-- Trecho fornecido --
---*---

A representação do Brasil na literatura brasileira transitou, grosso modo, da tentativa de autonomização de um todo (um país, uma nação) composto de diferentes regiões e suas peculiaridades – projeto principalmente de José de Alencar –, para a exaltação particular de cada uma de suas partes, como maneira mais obstinada de se afirmar "brasileiro" (cujo primeiro grito possivelmente foi dado já pelo escritor Franklin Távora, em prefácio a seu romance O cabeleira, de 1876).

---*---

-- Dados fornecidos --
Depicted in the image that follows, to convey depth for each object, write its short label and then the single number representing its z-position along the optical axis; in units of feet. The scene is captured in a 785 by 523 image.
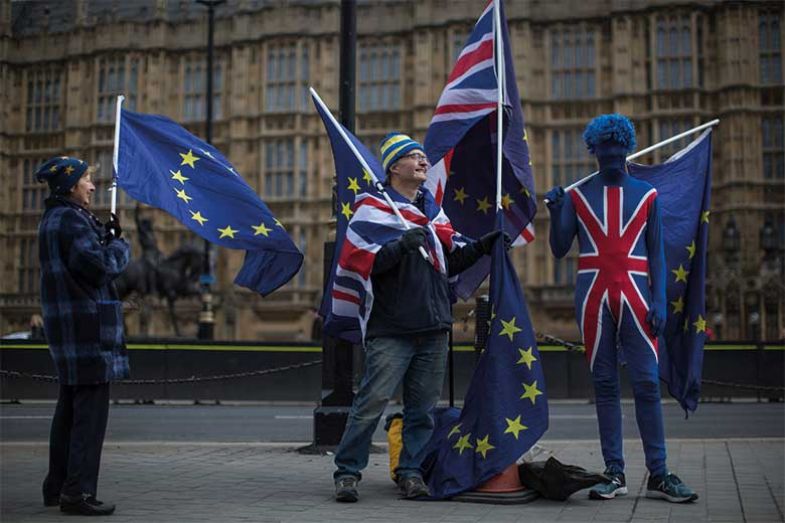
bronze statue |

---*---

-- Questões de compreensão --
1. Diga se cada afirmação a seguir está de acordo com o trecho sobre a literatura brasileira. Responda sim ou não e cite literalmente as palavras do trecho que decidem a questão.
(a) O projeto de representar o país como um todo foi principalmente de José de Alencar.
(b) O romance O cabeleira é de 1876.
(c) Franklin Távora certamente deu o primeiro grito de afirmação "brasileiro".
2. Por favor, liste todos os nomes próprios do trecho, incluindo o título de obra.

-- Respostas --
1.
(a) Sim: "projeto principalmente de José de Alencar".
(b) Sim: "seu romance O cabeleira, de 1876".
(c) Não: "cujo primeiro grito possivelmente foi dado já pelo escritor Franklin Távora".

2. Brasil, José de Alencar, Franklin Távora, O cabeleira